▶ What needs to be done
Copy the listing exactly, leaving out every picture.

┄┄┄┄┄┄┄┄┄┄┄┄┄┄┄┄┄┄┄┄

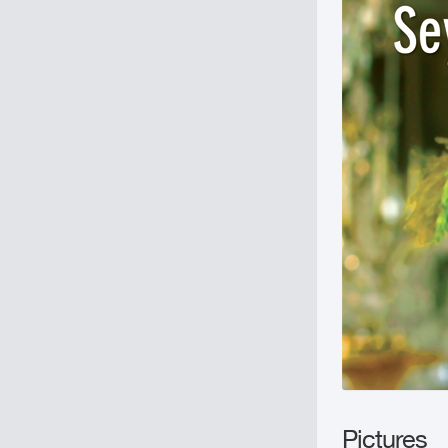
Pictures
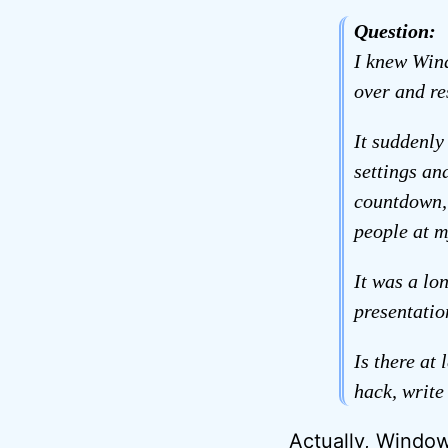
Question:
I knew Wind
over and re
It suddenly
settings an
countdown, 
people at m
It was a lo
presentatio
Is there at
hack, write
Actually, Window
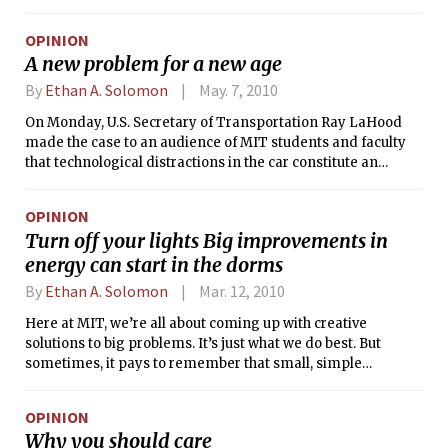
election results, it’s again time to talk about the worth of the
UA and student government in general. Freshmen may still
OPINION
be unfamiliar with the workings of the various student
A new problem for a new age
policy-making organizations — the UA, Dormitory Council,
the Interfraternity Council — just to name a few, but that’s all
By
Ethan A. Solomon
May. 7, 2010
the more reason why new MIT students should start this
On Monday, U.S. Secretary of Transportation Ray LaHood
year with an open mind about student government.
made the case to an audience of MIT students and faculty
that technological distractions in the car constitute an
“epidemic” — each year, 6,000 people die because someone
was texting or making a call while on the road. And
OPINION
Secretary LaHood is right. Distracted driving is a problem.
Turn off your lights Big improvements in
But the Department of Transportation’s plan to tackle this
energy can start in the dorms
challenge in the same way they taught us to wear seat belts
and not drive drunk might have some problems of its own.
By
Ethan A. Solomon
Mar. 12, 2010
Here at MIT, we’re all about coming up with creative
solutions to big problems. It’s just what we do best. But
sometimes, it pays to remember that small, simple
solutions can add up to solve big problems.
OPINION
Why you should care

┄┄┄┄┄┄┄┄┄┄┄┄┄┄┄┄┄┄┄┄

▶ Response to the task
Pictures
Question:
I knew Wind
over and re
It suddenly
settings an
countdown, 
people at m
It was a lo
presentatio
Is there at
hack, write
Actually, Window
election results, it’s again time to talk about the worth of the
UA and student government in general. Freshmen may still
OPINION
be unfamiliar with the workings of the various student
A new problem for a new age
policy-making organizations — the UA, Dormitory Council,
the Interfraternity Council — just to name a few, but that’s all
By
Ethan A. Solomon
May. 7, 2010
the more reason why new MIT students should start this
On Monday, U.S. Secretary of Transportation Ray LaHood
year with an open mind about student government.
made the case to an audience of MIT students and faculty
that technological distractions in the car constitute an
“epidemic” — each year, 6,000 people die because someone
was texting or making a call while on the road. And
OPINION
Secretary LaHood is right. Distracted driving is a problem.
Turn off your lights Big improvements in
But the Department of Transportation’s plan to tackle this
energy can start in the dorms
challenge in the same way they taught us to wear seat belts
and not drive drunk might have some problems of its own.
By
Ethan A. Solomon
Mar. 12, 2010
Here at MIT, we’re all about coming up with creative
solutions to big problems. It’s just what we do best. But
sometimes, it pays to remember that small, simple
solutions can add up to solve big problems.
OPINION
Why you should care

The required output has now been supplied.